#### Selected text
*-*-*
# B3030 hydraulic problem



## Bruce Kovach (May 18, 2018)

A little history here.

About a year ago I had my full bucket left up overnight. After that when lowering my bucket (it would go extremely slow) I had to change my throttle position on my rear rototiller and then the bucket would easily go up and down.

About 2 weeks ago I changed my hydraulic liguid and both filters. (used tractor about 3 hours after that)

Today, while the bucket was up and I was moving some plants, I heard a noise and then the rototiller just completely lowered to the ground. After looking at what happened, I noticed that their was lots of hydraulic fluid that had been sprayed under the sean and even on both rear tires. I immediately turned off the tractor and lowered the bucket to the ground.

Don't know what to do now? Can someone help tell me what steps I need to do to find out my problem?

Thanks for all your help in advance.


----------



## Bruce Kovach (May 18, 2018)

One question. If the safety valve blew, does it reset itself or does it need to be replaced?


----------



## Bruce Kovach (May 18, 2018)

Thanks again for all your help in advance.


----------



## pogobill (Jan 31, 2012)

A few pictures may help us. It sounds like you blew something in your rear remotes / pipe fittings, that has cause a failure in the system and dumped your oil. You need to find out where the oil blew out and which controls cause the oil to spray out. That will also help us figure out what may have happened.
*-*-*
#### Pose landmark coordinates
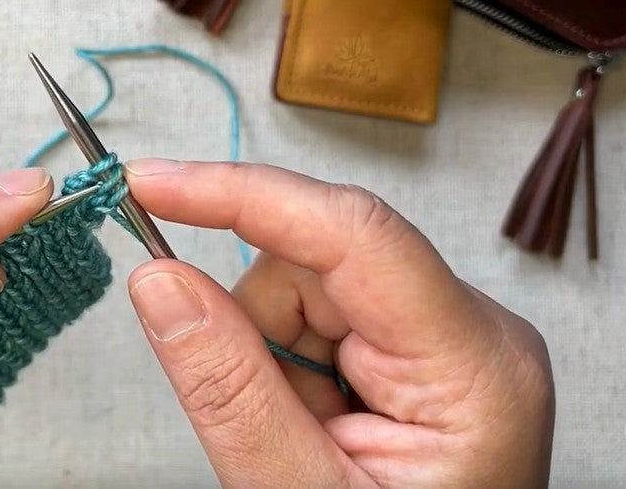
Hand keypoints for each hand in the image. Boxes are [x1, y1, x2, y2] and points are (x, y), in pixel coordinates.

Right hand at [122, 159, 554, 487]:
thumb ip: (229, 387)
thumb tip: (159, 280)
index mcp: (471, 366)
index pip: (353, 232)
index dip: (244, 195)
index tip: (153, 185)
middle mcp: (473, 333)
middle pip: (317, 263)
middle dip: (259, 331)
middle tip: (265, 421)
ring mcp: (448, 338)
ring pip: (305, 288)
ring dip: (272, 359)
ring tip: (302, 440)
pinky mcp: (419, 349)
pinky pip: (317, 319)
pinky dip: (288, 370)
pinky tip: (314, 426)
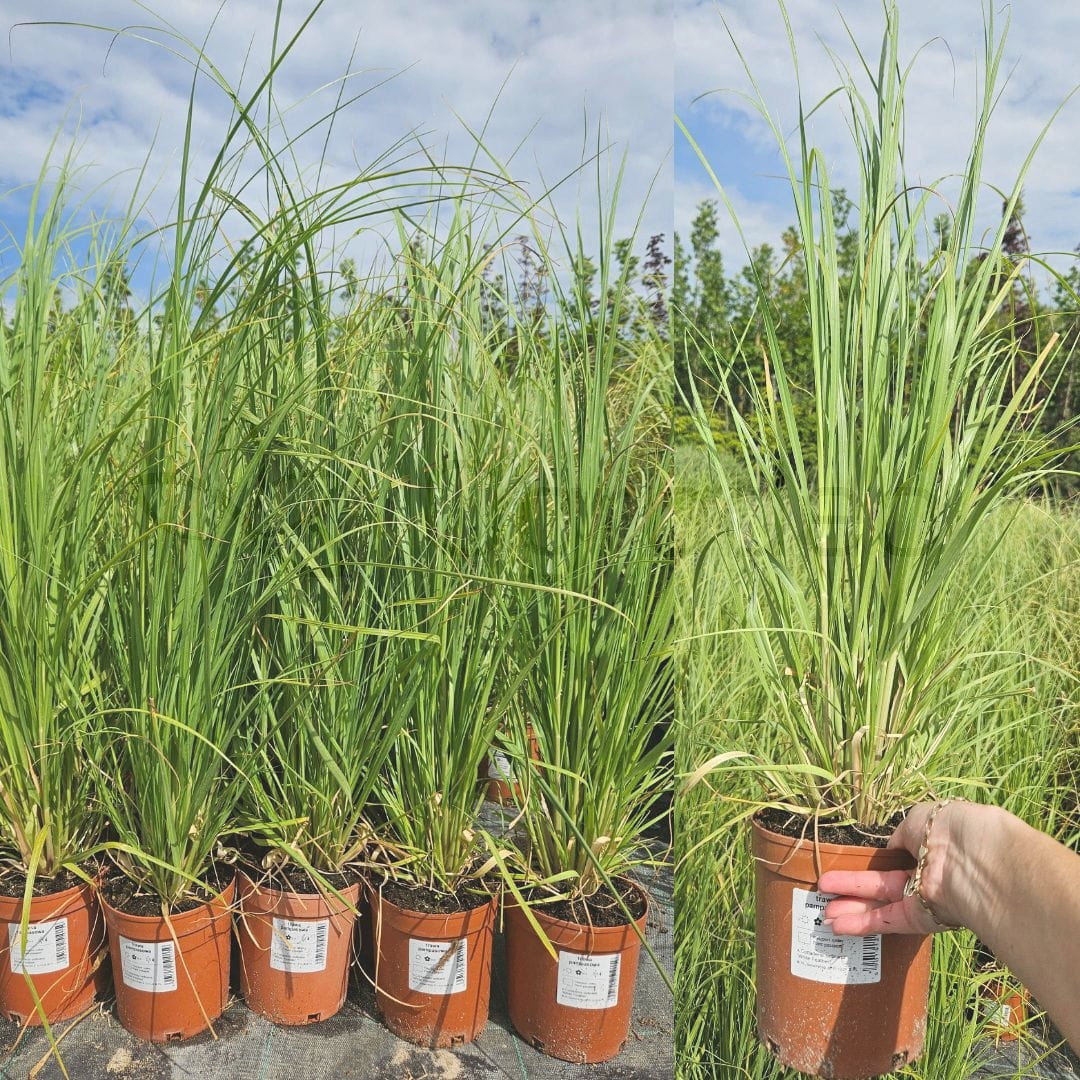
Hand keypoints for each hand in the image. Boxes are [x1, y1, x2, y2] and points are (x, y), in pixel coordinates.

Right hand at [817, 801, 976, 935]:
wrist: (975, 858)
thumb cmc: (948, 827)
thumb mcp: (919, 818)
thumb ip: (902, 834)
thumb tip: (893, 846)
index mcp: (931, 844)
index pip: (899, 856)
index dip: (874, 861)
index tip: (851, 862)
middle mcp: (928, 873)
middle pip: (883, 883)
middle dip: (853, 888)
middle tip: (824, 891)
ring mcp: (924, 897)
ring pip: (882, 903)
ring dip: (852, 908)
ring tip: (823, 914)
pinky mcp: (922, 919)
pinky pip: (889, 920)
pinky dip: (864, 924)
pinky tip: (838, 925)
*-*-*
#### Work to be completed
Reproduce the forum thread about the B3030 hydraulic problem in full, word for word.

#### Exercise solution
# B3030 hydraulic problem



## Bruce Kovach (May 18, 2018)

A little history here.

About a year ago I had my full bucket left up overnight. After that when lowering my bucket (it would go extremely slow) I had to change my throttle position on my rear rototiller and then the bucket would easily go up and down.

About 2 weeks ago I changed my hydraulic liguid and both filters. (used tractor about 3 hours after that)

Today, while the bucket was up and I was moving some plants, I heard a noise and then the rototiller just completely lowered to the ground. After looking at what happened, I noticed that their was lots of hydraulic fluid that had been sprayed under the sean and even on both rear tires. I immediately turned off the tractor and lowered the bucket to the ground.

Don't know what to do now? Can someone help tell me what steps I need to do to find out my problem?

Thanks for all your help in advance.


----------



## Bruce Kovach (May 18, 2018)

One question. If the safety valve blew, does it reset itself or does it need to be replaced?


----------



## Bruce Kovach (May 18, 2018)

Thanks again for all your help in advance.


----------



## pogobill (Jan 31, 2012)

A few pictures may help us. It sounds like you blew something in your rear remotes / pipe fittings, that has cause a failure in the system and dumped your oil. You need to find out where the oil blew out and which controls cause the oil to spray out. That will also help us figure out what may have happened.